SUMMARY OF THE CASES
A confidentiality agreement (“CA”) is typically the first negotiated document in a purchase transaction. These agreements are often negotiated by junior members of the transaction team prior to one (or both) parties engaging outside legal counsel. CAs set the stage for a transaction and, as recent cases have shown, can define the playing field in the event that a deal falls apart. Three cases decided in the last 70 days highlight the significant effect a CA can have after the parties have decided not to pursue a transaction.

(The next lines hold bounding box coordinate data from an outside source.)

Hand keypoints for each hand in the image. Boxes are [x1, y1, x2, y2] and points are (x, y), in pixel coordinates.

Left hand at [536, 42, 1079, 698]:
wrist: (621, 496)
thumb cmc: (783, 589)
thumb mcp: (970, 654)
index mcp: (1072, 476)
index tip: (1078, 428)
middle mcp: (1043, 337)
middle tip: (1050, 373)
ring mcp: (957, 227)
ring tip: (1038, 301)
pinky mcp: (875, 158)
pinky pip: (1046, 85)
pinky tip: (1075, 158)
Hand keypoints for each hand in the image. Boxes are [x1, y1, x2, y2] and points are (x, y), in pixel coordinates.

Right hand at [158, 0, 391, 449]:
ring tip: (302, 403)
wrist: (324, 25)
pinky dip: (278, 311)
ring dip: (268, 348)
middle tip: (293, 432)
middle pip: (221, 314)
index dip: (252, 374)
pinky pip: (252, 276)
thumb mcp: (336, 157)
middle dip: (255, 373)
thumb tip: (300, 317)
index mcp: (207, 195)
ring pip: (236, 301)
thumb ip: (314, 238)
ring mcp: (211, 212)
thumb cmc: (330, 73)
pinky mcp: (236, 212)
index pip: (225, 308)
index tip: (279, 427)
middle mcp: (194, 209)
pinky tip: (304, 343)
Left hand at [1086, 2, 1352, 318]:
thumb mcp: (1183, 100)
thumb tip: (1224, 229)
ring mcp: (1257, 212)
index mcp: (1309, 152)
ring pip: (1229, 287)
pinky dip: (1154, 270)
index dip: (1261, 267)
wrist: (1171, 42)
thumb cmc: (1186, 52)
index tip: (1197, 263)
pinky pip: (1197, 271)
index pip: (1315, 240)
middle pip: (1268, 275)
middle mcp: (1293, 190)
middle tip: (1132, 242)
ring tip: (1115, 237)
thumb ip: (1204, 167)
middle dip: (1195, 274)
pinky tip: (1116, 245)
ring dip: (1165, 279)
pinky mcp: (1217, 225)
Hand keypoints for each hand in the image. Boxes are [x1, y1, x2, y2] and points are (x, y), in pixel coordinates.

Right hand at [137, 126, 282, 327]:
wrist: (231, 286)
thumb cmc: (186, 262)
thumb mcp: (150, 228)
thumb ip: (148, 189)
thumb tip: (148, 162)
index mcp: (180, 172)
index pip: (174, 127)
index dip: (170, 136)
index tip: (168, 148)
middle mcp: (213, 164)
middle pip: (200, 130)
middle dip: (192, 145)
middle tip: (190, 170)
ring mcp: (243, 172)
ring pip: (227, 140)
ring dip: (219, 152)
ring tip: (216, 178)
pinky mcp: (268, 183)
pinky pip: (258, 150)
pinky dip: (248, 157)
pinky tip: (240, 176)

On May 4, 2012, the Delaware Court of Chancery issued an opinion in Martin Marietta Materials, Inc. v. Vulcan Materials Co. enjoining Martin Marietta’s hostile takeover attempt of Vulcan for four months. The decision was affirmed by the Delaware Supreme Court on July 10, 2012. Martin Marietta and Vulcan signed two CAs in connection with discussions regarding a possible merger. While neither of the CAs included an express standstill, the court found that the definition of transaction and the CAs’ restrictions on the use and disclosure of confidential information effectively prevented Martin Marietta from using the confidential information it received from Vulcan in a hostile takeover. In addition, the court found that Martin Marietta breached its non-disclosure obligations in the CAs by disclosing some of Vulcan’s information and information regarding the transaction discussions in Martin Marietta’s SEC filings and that such disclosure was not permitted by the CAs’ exceptions for “legal requirements ” Thus, in certain situations where a party may not even use the confidential information about a target, a subsequent event which requires comprehensive disclosure may require a party to disclose references to discussions regarding the potential transaction and cause the disclosing party to potentially be in breach of the CA.